An exploration of ecological concepts in the context of antimicrobial resistance and the use of phytochemical compounds within the ruminant gut microbiome

• Main Author: Knox, Natalie
• Other Authors: Holley, Rick (Food Science)
• Published: Agricultural Institute of Canada, publisher of Canadian Journal of Plant Science 2013
• Subjects: antibiotic resistance; ruminant gut microbiome; phytochemicals; microbial ecology; condensed tannins
• Online Access: http://hdl.handle.net/1993/14405

Secondary plant metabolites have recently been gaining interest in livestock production systems following the ban of in-feed antibiotics within the European Union. The rise in antimicrobial resistance found in pathogenic and non-pathogenic bacteria has lead to increased interest in the research community regarding the use of phythochemicals as an alternative to antibiotics. The purpose of this research was to evaluate the impact of including phytochemicals in a livestock production system. Specifically, a high tannin-containing forage, sainfoin (Onobrychis viciifolia), was evaluated in vitro for its antimicrobial effect on Escherichia coli. We determined that phytochemicals alone are not as inhibitory as synthetic antibiotics. Thus, the use of combination therapy to deter the development of antimicrobial resistance was evaluated. A myriad of plant compounds were screened for their synergistic interactions with ciprofloxacin. Geraniol, an essential oil, was identified to possess good antimicrobial activity and synergistic interactions with ciprofloxacin. Therefore the effect of long term exposure to both ciprofloxacin and geraniol were examined. Results demonstrated that once an antimicrobial concentration threshold was reached, resistance to ciprofloxacin increased markedly in the presence of both geraniol and ciprofloxacin. Finally, an in vivo trial was conducted in which forty steers were fed sainfoin or alfalfa over a 9-week period to evaluate its ability to reduce E. coli shedding and its impact on gut microbiota in the context of popular theoretical ecology concepts.

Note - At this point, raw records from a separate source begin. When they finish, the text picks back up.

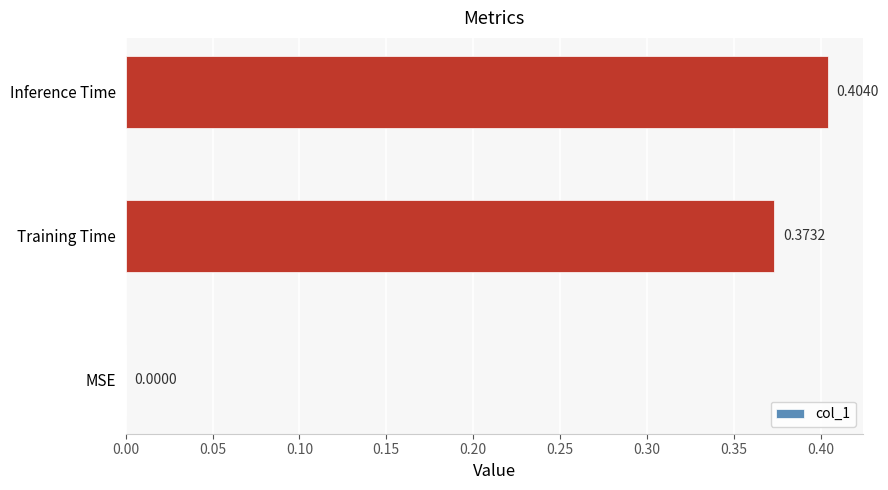

Count the values in the range 0 to 1.

3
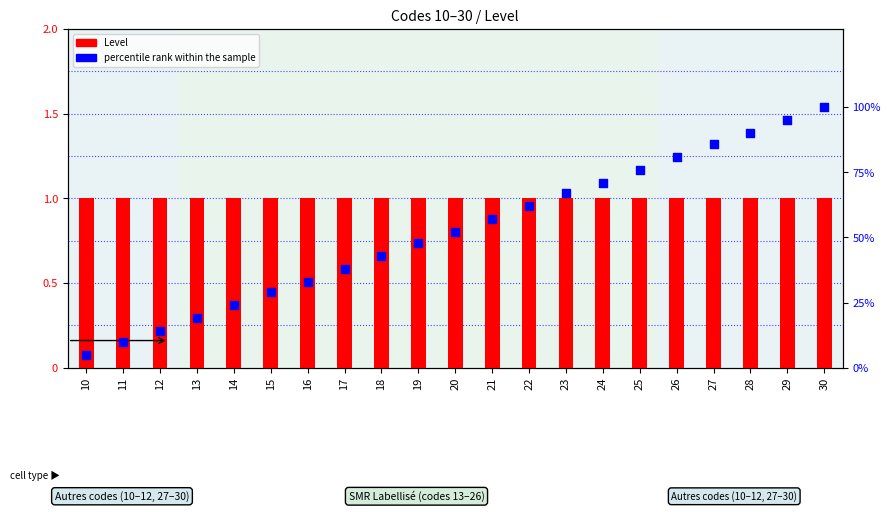

What are all the series names shown in the legend?

Level, percentile rank within the sample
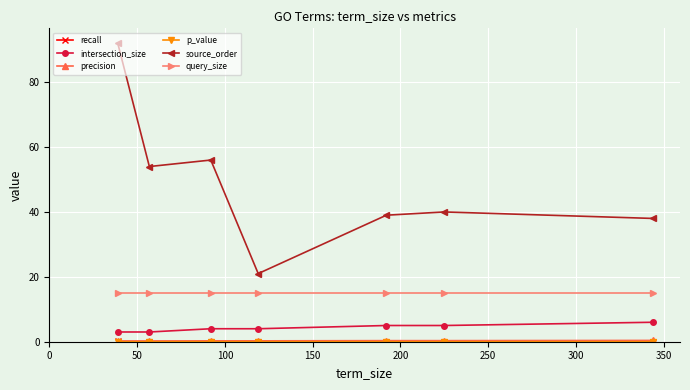

Which series has the largest total across all categories?

source_order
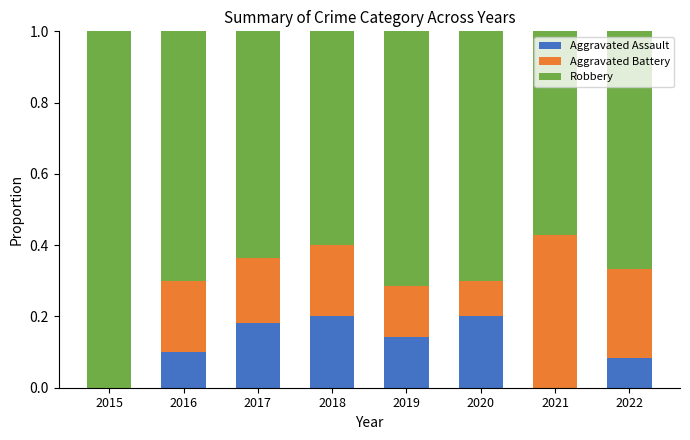

What is the sum of all Aggravated Assault values?

0.9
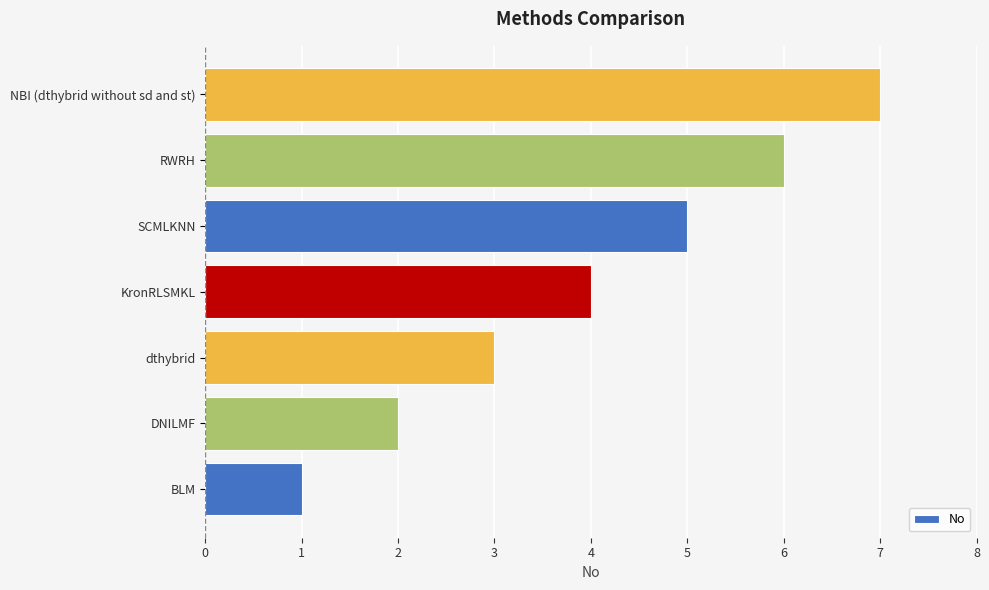

Rank the categories by value from highest to lowest.

NBI (dthybrid without sd and st), RWRH, SCMLKNN, KronRLSMKL, dthybrid, DNILMF, BLM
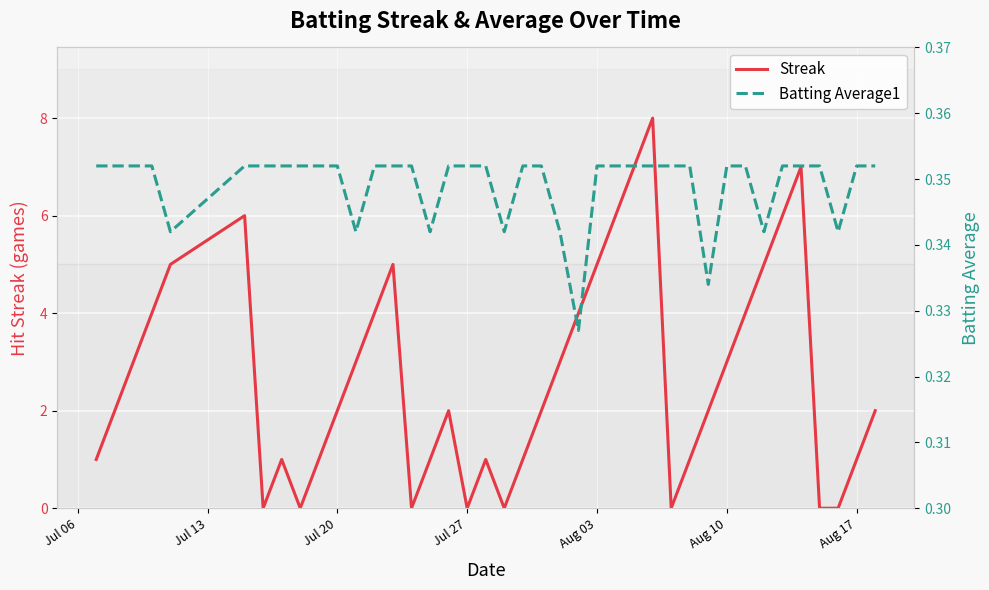

Reading right to left, extract all data points from this chart.

Streak: 2.0	1.0	0.0	0.0	7.0	6.0	5.0	4.0	3.0	2.0	1.0	0.0	8.0	7.0	6.0	5.0	4.0	3.0	2.0	1.0	0.0	1.0	0.0	2.0	1.0	0.0	5.0	4.0	3.0	2.0	1.0	0.0	1.0	0.0	6.0	5.0	4.0	3.0	2.0	1.0
Batting Average1: 0.4	0.4	0.3	0.4	0.4	0.4	0.3	0.4	0.4	0.3	0.4	0.4	0.4	0.4	0.4	0.4	0.3	0.3	0.4	0.4	0.3	0.4	0.4	0.4	0.3	0.4	0.4	0.4	0.3	0.4	0.4	0.4	0.4	0.4	0.4	0.3	0.4	0.4	0.4	0.4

Results from the in vivo study indicate that sainfoin was able to promote a slight decrease in generic E. coli shedding which could be maintained throughout the trial. Using high-throughput sequencing, the effect of sainfoin on the microbial ecosystem of the ruminant gut was evaluated. Sainfoin induced a significant shift in the microbial community structure of the rumen and to a lesser extent in the hindgut. Using ecology theories, a hypothesis was formulated regarding the mechanisms that mediate the development of tolerance and the fundamental ecological processes controlling microbial population shifts. Understanding how the gut ecosystem functions and predicting its behaviour in the presence of various fluctuating environmental conditions will enable more efficient manipulation of the rumen and promote best management practices in livestock production.